**** Source document
In 2006, Domoto put his acting career on hold and focused more on his music career. He began to release his solo work under the project name Endlicheri-Endlicheri. During his Endlicheri-Endlicheri era, Domoto released three singles which all topped the weekly charts and made him the second male soloist after Masahiko Kondo to have achieved five consecutive number one singles. He then renamed his solo project 244 Endli-x (pronounced "Tsuyoshi Endorikkusu") in 2008. He announced that he would go on his first concert tour as 244 Endli-x soon after, which began on March 29, 2008, at the Yokohama Arena and ended in Sendai on May 8, 2008.

Domoto once again changed his solo project name in 2009 to Tsuyoshi (剛紫) and simultaneously released a single and an album on his birthday, April 10. In the same year, he released another single, "Rain", on September 9, which topped the Oricon Single Weekly Charts.

On April 6, 2011, Domoto released his ninth single, "Eni o Yuite", which was recorded at shrines believed to have connections to Nara's entertainment and music industries. Another single, "Niji no Uta", was released in September 2011.

He returned to the stage after a 4-month hiatus, participating in the music festival "TV Asahi Dream Festival 2017" with Koichi on the 29th of October.

Domoto, once again changing his name to Endrecheri, released a new full-length studio album titled "Naralien" on August 14, 2019. The album featured lead track "4 10 cake (Hot Cake) and brand new songs “FUNK TRON”, “Heki”, and “PURPLE FIRE”. Remakes of his older songs “Believe in intuition…” & “NIPPON” were also included. The album was released in three versions. Limited Edition A included a DVD containing the music video for the Album's lead track “4 10 cake (Hot cake)” and footage from ENDRECHERI's performance at SUMMER SONIC 2018, while the Limited Edition B is packaged with a second DVD which includes an hour-long video centering around Tsuyoshi and his band members. The album charted #1 on the Oricon weekly Albums chart. In the video for "4 10 cake (Hot Cake)", Domoto is seen singing and dancing with various different dancers including Japanese Choreographer Riehata.
********
What the exercise asks
Repeat the text about Domoto's solo music career word for word from "He returned to" to "29th of October.".
**** Extracted data
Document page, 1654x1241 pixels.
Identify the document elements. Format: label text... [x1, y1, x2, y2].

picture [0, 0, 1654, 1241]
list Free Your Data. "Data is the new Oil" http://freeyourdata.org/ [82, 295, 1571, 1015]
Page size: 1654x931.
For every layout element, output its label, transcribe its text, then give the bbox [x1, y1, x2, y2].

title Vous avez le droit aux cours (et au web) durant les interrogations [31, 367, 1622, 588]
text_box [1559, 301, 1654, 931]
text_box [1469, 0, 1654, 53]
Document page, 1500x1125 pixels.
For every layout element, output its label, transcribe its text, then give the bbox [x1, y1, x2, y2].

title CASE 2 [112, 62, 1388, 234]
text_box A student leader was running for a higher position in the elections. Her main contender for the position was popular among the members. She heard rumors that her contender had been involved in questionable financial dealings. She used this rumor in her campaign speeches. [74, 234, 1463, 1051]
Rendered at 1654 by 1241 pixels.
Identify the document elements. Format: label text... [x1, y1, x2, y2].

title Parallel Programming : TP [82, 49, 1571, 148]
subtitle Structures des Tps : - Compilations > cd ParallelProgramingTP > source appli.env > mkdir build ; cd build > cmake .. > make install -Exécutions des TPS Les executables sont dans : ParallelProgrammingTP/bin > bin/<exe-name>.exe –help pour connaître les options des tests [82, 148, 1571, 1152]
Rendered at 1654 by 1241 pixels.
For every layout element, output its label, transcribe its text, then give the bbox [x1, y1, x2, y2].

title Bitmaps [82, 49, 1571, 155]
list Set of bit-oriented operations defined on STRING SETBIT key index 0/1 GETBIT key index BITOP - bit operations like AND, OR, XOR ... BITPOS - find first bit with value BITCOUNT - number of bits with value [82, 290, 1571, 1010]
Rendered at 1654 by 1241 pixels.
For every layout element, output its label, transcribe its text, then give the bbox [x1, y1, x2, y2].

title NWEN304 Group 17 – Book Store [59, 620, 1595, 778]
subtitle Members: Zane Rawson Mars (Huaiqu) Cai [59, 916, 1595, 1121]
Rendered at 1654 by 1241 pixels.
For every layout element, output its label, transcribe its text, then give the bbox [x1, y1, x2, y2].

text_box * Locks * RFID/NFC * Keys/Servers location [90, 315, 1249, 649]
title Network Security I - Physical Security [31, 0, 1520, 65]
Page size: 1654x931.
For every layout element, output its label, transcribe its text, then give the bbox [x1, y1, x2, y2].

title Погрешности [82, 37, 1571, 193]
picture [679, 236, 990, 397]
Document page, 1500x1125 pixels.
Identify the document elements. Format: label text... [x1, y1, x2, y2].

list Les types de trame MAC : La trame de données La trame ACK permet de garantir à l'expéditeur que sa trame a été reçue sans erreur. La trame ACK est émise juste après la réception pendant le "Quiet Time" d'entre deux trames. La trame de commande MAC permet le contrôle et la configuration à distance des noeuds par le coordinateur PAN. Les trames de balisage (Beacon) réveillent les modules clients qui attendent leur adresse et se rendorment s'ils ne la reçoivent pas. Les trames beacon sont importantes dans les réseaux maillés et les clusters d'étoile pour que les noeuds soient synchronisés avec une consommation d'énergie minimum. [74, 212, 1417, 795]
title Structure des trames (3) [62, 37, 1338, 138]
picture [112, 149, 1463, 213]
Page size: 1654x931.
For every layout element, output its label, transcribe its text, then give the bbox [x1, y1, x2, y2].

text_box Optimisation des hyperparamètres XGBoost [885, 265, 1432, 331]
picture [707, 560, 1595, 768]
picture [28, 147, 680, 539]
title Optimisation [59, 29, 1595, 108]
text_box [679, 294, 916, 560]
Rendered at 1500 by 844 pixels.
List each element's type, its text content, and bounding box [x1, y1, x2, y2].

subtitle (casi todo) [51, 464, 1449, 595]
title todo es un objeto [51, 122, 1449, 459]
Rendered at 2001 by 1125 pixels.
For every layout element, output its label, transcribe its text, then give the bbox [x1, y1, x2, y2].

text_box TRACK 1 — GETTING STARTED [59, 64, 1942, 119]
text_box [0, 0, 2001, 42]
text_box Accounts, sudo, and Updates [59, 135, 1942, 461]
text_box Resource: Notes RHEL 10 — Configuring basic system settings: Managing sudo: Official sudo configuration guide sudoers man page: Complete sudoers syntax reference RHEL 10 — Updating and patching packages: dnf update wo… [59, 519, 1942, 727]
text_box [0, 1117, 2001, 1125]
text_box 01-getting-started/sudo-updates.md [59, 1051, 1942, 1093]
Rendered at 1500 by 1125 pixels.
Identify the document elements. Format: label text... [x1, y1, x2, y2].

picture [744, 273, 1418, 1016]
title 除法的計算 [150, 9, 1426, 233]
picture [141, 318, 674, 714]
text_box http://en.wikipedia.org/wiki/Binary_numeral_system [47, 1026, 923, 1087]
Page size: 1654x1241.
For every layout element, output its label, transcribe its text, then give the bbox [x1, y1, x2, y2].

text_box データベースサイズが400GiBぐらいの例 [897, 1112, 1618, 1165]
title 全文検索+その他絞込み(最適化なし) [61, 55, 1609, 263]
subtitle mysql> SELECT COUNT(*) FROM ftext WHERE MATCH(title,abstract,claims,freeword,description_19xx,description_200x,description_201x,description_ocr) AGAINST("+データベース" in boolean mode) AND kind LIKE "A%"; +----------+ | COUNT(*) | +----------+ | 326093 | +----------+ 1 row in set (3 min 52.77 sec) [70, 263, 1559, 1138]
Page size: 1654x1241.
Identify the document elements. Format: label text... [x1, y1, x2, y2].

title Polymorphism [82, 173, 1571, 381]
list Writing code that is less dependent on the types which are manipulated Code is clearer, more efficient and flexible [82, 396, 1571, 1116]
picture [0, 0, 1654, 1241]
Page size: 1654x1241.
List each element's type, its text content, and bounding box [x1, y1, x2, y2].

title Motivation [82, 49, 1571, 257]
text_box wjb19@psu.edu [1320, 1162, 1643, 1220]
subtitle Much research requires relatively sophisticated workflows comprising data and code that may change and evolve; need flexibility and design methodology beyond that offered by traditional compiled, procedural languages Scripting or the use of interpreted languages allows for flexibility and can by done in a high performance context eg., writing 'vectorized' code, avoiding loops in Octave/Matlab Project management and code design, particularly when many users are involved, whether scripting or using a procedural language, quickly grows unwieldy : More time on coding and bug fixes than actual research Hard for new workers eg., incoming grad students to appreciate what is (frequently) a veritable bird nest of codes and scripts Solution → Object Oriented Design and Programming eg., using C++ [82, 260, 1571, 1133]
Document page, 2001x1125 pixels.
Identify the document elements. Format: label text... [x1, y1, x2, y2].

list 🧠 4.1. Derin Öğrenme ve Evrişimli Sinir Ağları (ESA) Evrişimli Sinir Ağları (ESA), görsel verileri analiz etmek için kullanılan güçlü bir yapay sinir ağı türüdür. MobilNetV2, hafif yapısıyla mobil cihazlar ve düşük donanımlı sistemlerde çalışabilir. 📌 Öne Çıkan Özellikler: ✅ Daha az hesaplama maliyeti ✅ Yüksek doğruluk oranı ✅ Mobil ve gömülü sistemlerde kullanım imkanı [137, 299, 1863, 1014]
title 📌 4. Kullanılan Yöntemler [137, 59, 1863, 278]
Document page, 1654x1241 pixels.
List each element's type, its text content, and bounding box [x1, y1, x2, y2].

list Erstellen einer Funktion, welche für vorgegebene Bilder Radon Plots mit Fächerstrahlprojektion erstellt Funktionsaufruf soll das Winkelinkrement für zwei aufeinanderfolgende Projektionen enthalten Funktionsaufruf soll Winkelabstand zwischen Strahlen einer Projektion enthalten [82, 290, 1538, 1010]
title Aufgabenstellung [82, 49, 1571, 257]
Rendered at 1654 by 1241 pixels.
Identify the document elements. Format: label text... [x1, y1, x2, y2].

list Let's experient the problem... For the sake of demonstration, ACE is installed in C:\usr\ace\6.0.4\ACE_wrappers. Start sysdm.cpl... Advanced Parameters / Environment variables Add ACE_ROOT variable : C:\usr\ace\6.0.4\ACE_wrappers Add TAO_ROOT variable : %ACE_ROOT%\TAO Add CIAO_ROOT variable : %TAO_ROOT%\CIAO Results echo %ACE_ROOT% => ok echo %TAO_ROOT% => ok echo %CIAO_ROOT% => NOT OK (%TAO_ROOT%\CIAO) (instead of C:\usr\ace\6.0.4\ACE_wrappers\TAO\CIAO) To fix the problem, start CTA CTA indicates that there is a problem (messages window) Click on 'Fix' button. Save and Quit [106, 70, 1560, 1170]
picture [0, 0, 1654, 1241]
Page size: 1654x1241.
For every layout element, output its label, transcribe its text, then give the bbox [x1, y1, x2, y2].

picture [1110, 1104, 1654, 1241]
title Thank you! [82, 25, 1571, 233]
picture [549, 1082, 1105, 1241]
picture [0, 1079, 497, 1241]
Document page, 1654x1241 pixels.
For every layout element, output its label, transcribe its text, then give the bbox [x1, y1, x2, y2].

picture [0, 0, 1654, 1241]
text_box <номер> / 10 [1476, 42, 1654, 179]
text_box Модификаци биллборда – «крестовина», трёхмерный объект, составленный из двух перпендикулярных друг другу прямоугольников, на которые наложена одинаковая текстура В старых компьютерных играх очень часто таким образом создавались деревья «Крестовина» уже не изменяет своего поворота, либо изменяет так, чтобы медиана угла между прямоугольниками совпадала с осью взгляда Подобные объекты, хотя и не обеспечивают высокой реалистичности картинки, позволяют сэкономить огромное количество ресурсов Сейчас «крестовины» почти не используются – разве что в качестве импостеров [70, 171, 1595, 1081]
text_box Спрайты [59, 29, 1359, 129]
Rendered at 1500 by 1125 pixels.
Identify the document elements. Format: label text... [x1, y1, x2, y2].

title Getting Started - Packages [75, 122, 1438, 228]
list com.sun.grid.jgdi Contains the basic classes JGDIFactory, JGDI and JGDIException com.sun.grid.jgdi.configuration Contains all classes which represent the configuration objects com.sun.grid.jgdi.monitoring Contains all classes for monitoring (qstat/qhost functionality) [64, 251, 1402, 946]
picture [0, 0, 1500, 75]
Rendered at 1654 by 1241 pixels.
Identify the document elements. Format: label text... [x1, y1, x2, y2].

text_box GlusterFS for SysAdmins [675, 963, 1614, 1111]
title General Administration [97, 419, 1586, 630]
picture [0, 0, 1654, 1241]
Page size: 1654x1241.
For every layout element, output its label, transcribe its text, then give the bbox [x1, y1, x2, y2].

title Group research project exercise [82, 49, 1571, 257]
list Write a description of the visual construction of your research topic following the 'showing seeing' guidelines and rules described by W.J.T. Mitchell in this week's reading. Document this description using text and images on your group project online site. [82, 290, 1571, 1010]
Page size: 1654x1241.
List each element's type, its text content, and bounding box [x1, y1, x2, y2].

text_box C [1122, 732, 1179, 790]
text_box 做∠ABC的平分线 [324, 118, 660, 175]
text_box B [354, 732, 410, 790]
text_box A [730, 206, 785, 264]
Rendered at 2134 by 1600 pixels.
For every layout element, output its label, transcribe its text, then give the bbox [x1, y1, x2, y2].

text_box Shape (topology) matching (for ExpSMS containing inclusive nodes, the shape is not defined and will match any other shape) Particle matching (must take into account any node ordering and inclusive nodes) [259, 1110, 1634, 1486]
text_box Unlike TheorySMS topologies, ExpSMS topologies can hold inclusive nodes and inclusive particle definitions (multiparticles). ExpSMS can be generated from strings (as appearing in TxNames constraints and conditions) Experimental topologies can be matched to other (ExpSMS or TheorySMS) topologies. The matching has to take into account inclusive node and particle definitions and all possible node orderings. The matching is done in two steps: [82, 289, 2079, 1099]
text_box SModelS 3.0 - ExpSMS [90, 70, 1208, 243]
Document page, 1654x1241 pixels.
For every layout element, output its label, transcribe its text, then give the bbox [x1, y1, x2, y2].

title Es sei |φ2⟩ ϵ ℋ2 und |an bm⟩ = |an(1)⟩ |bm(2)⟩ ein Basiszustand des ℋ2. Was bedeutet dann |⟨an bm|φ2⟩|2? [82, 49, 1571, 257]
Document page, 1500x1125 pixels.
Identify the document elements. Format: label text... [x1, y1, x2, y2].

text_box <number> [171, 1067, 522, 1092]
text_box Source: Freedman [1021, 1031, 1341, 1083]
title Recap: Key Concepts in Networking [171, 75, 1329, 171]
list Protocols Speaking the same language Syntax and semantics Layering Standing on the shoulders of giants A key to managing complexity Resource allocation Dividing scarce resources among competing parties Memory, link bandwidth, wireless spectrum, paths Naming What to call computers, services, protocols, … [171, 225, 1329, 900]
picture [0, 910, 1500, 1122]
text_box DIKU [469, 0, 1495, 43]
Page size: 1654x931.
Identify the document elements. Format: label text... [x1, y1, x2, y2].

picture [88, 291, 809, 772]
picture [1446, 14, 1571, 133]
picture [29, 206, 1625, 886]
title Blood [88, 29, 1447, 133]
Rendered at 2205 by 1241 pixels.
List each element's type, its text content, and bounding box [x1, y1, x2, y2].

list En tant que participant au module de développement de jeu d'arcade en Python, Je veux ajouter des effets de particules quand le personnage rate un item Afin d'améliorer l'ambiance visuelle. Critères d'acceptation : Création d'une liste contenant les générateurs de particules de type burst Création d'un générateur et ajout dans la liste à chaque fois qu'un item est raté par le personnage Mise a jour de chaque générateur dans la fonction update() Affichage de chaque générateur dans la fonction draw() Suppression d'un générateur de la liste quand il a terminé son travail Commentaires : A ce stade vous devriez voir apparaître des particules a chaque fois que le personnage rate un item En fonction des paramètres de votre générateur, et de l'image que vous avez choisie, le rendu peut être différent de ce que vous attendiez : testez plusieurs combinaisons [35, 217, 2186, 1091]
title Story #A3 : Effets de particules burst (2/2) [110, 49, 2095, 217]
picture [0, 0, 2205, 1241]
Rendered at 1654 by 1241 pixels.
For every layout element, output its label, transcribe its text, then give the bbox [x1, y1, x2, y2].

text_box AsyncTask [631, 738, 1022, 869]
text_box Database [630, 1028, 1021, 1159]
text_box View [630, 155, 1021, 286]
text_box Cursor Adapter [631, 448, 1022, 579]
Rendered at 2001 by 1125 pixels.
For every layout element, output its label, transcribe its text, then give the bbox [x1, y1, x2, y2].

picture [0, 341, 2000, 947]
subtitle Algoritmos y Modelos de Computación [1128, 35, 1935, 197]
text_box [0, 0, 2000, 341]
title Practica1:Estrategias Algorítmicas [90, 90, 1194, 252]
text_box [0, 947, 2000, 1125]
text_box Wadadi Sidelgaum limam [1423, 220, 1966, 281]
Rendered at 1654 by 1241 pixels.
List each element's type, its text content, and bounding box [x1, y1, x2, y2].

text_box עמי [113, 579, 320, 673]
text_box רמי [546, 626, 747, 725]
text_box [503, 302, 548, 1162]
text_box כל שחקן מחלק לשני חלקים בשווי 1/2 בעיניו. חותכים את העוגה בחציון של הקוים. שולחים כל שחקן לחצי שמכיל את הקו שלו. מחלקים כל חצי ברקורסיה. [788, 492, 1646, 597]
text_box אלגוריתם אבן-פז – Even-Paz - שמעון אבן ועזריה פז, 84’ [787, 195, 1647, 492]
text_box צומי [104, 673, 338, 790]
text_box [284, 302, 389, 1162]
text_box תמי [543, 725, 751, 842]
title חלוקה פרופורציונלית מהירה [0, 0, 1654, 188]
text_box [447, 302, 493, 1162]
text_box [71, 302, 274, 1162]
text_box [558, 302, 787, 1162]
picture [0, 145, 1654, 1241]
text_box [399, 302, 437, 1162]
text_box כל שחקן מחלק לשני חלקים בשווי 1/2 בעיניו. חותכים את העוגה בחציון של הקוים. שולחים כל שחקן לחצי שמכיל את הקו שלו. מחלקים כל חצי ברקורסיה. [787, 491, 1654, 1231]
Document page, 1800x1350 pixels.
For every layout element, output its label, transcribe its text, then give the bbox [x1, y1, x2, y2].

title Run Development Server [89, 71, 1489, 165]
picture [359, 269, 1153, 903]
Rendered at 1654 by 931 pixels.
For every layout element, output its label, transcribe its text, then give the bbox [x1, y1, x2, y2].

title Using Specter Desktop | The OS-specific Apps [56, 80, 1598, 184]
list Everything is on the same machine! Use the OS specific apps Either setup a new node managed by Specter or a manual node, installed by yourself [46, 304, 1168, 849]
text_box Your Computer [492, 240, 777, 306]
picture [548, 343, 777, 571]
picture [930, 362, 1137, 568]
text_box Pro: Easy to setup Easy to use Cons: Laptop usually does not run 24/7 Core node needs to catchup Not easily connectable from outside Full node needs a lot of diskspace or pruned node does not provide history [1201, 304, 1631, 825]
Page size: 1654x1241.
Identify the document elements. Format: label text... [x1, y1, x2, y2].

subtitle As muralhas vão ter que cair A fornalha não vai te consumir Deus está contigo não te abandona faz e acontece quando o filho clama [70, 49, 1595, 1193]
********
Task solution
He returned to the stage after a 4-month hiatus, participating in the music festival "TV Asahi Dream Festival 2017" with Koichi on the 29th of October.